Because the Supreme Court did not reach the issue of the constitutionality of the intimidation statute, Judge Will's discussion of the issue remains as persuasive authority. Although we are not bound by it, we are nonetheless compelled by the reasoning set forth in Landry and do conclude subsection (a)(3) of the intimidation statute is unconstitutional.

Judge Will found that subsection (a)(3) was overbroad because it "prohibits threats of insubstantial evil." (280 F. Supp. 938, 964.) He noted that subsection (a)(3) could make criminal threats by dissentient groups to engage in disorderly conduct, or threats by mothers to block a dangerous State highway to demonstrate the need for increased safety measures. He stated that "indeed, the phrase `commit any criminal offense' is so broad as to include threats to commit misdemeanors punishable by fine only. These evils are not so substantial that the state's interest in prohibiting the threat of them outweighs the public interest in giving legitimate political discussion wide berth." 280 F. Supp. 938, 964.

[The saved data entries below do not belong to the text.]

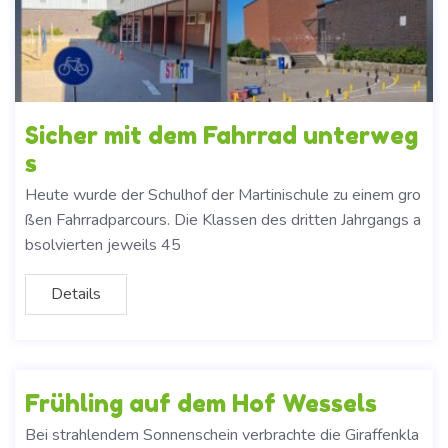
Sicher mit dem Fahrrad unterweg
s
Heute wurde der Schulhof der Martinischule zu einem gro
ßen Fahrradparcours. Die Klassen des dritten Jahrgangs a
bsolvierten jeweils 45
Details
Frühling auf dem Hof Wessels
Bei strahlendem Sonnenschein verbrachte die Giraffenkla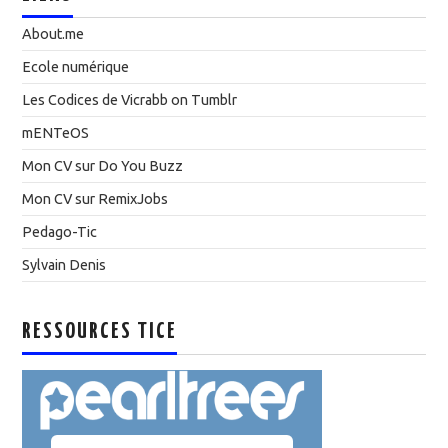
About.me
Ecole numérique
Les Codices de Vicrabb on Tumblr
mENTeOS
Mon CV sur Do You Buzz
Mon CV sur RemixJobs
Pedago-Tic
Sylvain Denis
RESSOURCES TICE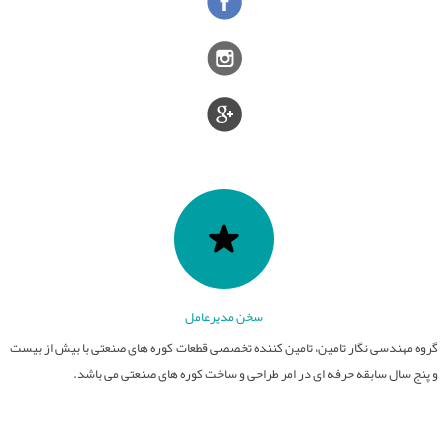
سخن مدیرعامل
گروه مهندسی نگار تامین، تامین کننده تخصصی قطعات کوره های صنعتی با بیش از بیست
و پنج سال سابقه حرفه ای در امر طراحی و ساخت کوره های صنعتی می باشد.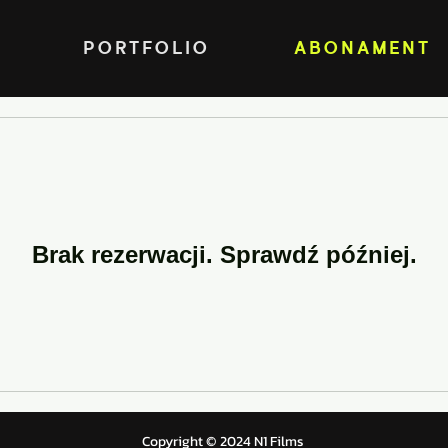
A
PORTFOLIO
ABONAMENT
Brak rezerwacji. Sprawdź później.
Copyright © 2024 N1 Films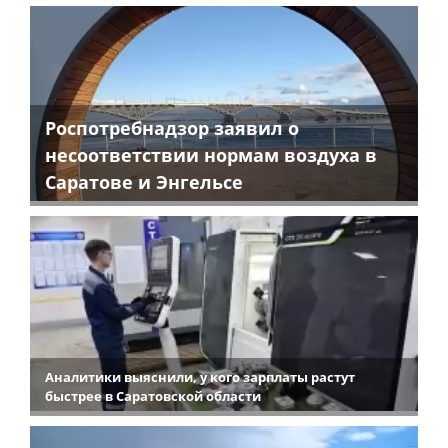
Роспотребнадзор заявил о
несоответствии нормам воздуха в
Саратове и Энгельсе
Аналитики выяснили, у кого зарплаты растут
быстрее в Саратовской области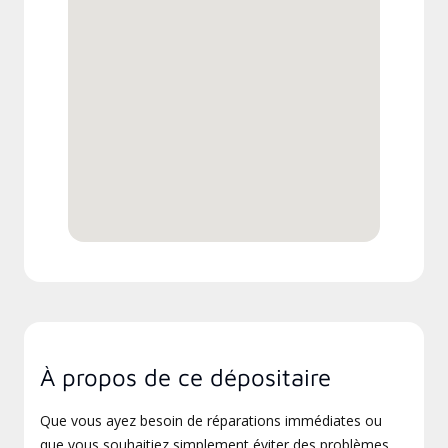
À propos de ce dépositaire
Que vous ayez besoin de réparations immédiates ou
que vous souhaitiez simplement éviter des problèmes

Freedom of speech has long been recognized as occupying a preferred position. (Murdock v. Pennsylvania (1943), 319 U.S. 105, 115, 87 L.Ed. 1292, 1300, 63 S.Ct. 870, 876.) It is not necessary that the record show us that Holder has engaged in privileged conduct. Rather, the mere fact that other applications of the statute in question, to other facts, can have impact on first amendment rights is sufficient to invalidate the statute regardless of whether the defendant has engaged in privileged conduct. NAACP v. Button (1963), 371 U.S. 415, 9 L.Ed.2d 405, 83 S.Ct. 328.

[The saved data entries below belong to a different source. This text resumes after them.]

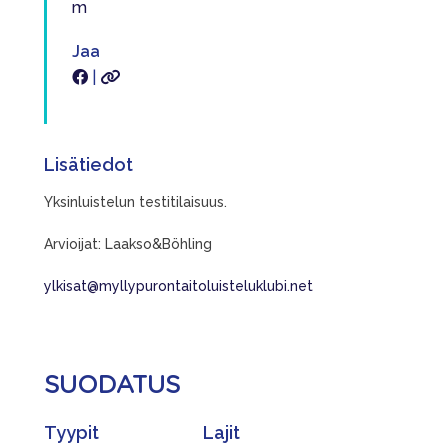
m
Jaa
|
Lisätiedot
Yksinluistelun testitilaisuus.
Arvioijat: Laakso&Böhling
ylkisat@myllypurontaitoluisteluklubi.net
SUODATUS
Tyypit
Lajit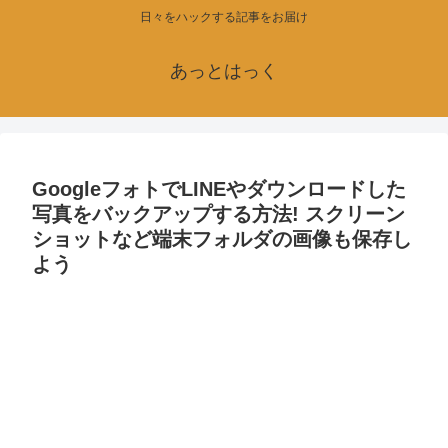
日々をハックする記事をお届け
あっとはっく
GoogleフォトでLINEやダウンロードした
写真をバックアップする方法! スクリーン
ショットなど端末フォルダの画像も保存し
よう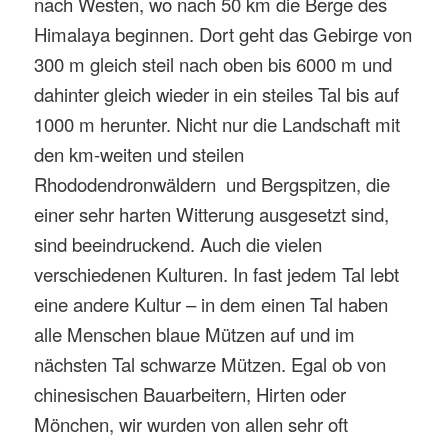
nach Westen, wo nach 50 km die Berge des
Himalaya beginnen. Dort geht das Gebirge von
300 m gleich steil nach oben bis 6000 m und
dahinter gleich wieder in ein steiles Tal bis auf
1000 m herunter. Nicht nur die Landschaft mit
den km-weiten und steilen
Rhododendronwäldern
und Bergspitzen, die
einer sehr harten Witterung ausgesetzt sind,
sind beeindruckend. Auch die vielen
verschiedenen Kulturen. In fast jedem Tal lebt
eine andere Kultur – in dem einen Tal haben
alle Menschen blaue Mützen auf und im
nächsten Tal schwarze Mützen. Egal ob von
chinesischen Bauarbeitern, Hirten oder
Mönchen, wir wurden von allen sehr oft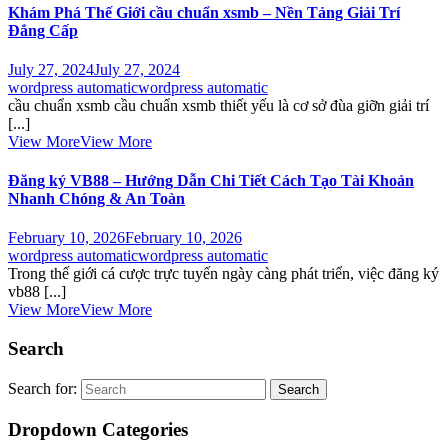
Khám Phá Thế Giới cầu chuẩn xsmb – Nền Tảng Giải Trí
Đẳng Cấp
July 27, 2024
July 27, 2024
wordpress automatic
wordpress automatic
cầu chuẩn xsmb cầu chuẩn xsmb thiết yếu là cơ sở đùa giỡn giải trí
[...]
View More
View More
Đăng ký VB88 – Hướng Dẫn Chi Tiết Cách Tạo Tài Khoản
Nhanh Chóng & An Toàn
February 10, 2026
February 10, 2026
wordpress automatic
wordpress automatic
Trong thế giới cá cược trực tuyến ngày càng phát triển, việc đăng ký
vb88 [...]
View More
View More
Search
Search for:
Dropdown Categories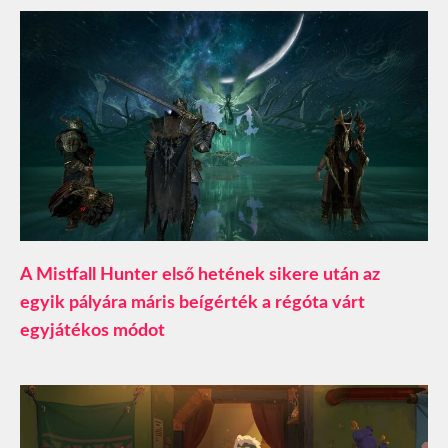
A Mistfall Hunter első hetének sikere után az
egyik pályára máris beígérték a régóta várt
egyjátékos módot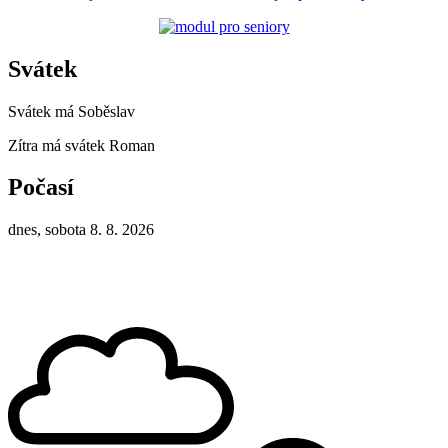
Svátek
Svátek má
Soběslav
Zítra má svátek
Roman
Počasí
dnes, sobota 8. 8. 2026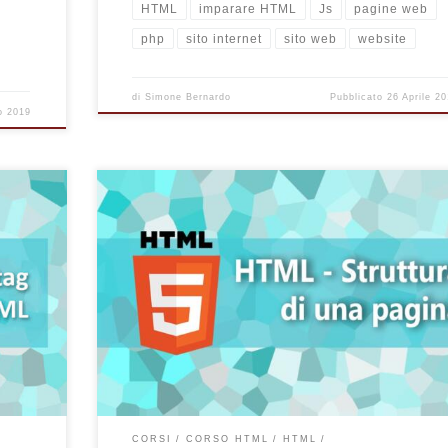
HTML
imparare HTML
Js
pagine web
php
sito internet
sito web
website
di
Simone Bernardo
Pubblicato
26 Aprile 2
o 2019
ente le
so del
Primo capitolo del corso HTML di BytePost. Impara a
artire
strutturare una pagina web in linguaggio HTML e inizia 
esto, è
creare il tuo sito internet.
e fin da
…]
CORSI
CORSO HTML
HTML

An overbroad statute has been described as one that:

"* * * is designed to burden or punish activities which are not constitutionally protected, but the statute includes within its scope activities which are protected by the First Amendment. In a case of a statute which is overbroad on its face, the speaker's actions or speech may not be protected by the First Amendment and thus the act could have been prohibited under a carefully drawn statute. Nevertheless the Court will strike the overbroad statute because it might apply to others, not before the Court, who may engage in protected activity which the statute appears to outlaw." J. Nowak, R. Rotunda, & J. Young, Constitutional Law 722 (1978).

In Landry, Judge Will held that (a)(3) was overbroad because it could be enforced so as to encompass insignificant criminal threats or misdemeanors. We agree.

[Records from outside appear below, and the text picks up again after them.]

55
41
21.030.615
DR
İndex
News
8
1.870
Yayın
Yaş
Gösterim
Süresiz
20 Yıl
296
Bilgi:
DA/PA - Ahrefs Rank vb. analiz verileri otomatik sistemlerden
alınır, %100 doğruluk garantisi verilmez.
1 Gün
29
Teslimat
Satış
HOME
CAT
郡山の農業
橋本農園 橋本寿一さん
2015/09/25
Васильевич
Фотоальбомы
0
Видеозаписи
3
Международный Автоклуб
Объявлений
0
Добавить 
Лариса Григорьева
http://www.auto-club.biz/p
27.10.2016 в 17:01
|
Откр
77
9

The State contends that the overbreadth doctrine has been reevaluated by the Supreme Court since Landry and the doctrine will now only be applied as a last resort (Broadrick v. Oklahoma (1973), 413 U.S. 601, 37 L.Ed.2d 830, 93 S.Ct. 2908). A specific test was set forth by the court in Broadrick. It stated that a statute would be invalidated for overbreadth "only when the flaw is a substantial concern in the context of the statute as a whole." 413 U.S. 601, 616 n. 14, 37 L.Ed.2d 830, 842 n. 14, 93 S.Ct. 2908, 2918 n. 14.

We are of the opinion that when the Broadrick test is applied to the intimidation statute as a whole, (a)(3) is an overbroad restriction on freedom of speech and is invalid. As stated by Judge Will, if the threat is carried out then the persons who violate the criminal law by their acts are subject to punishment. However, to make it an offense to threaten to commit any crime, no matter how minor or insubstantial, is a substantial flaw in the statute. We make no finding with regard to the national policy on labor and are concerned only with whether (a)(3) is violative of the first amendment.

Our decision should not be considered as a stamp of approval for the tactics employed by Holder or the drivers. Nor do we find that Holder's statement was protected by the Federally created right to strike. Old Dominion Branch No. 496 v. Austin (1974), 418 U.S. 264, 41 L.Ed.2d 745, 94 S.Ct. 2770.

Because (a)(3) proscribes conduct that may be constitutionally protected we hold it invalid. We do not consider the other arguments raised by the parties. For these reasons the judgment of the circuit court is reversed.


SEIDENFELD, P.J., and VAN DEUSEN, J., concur.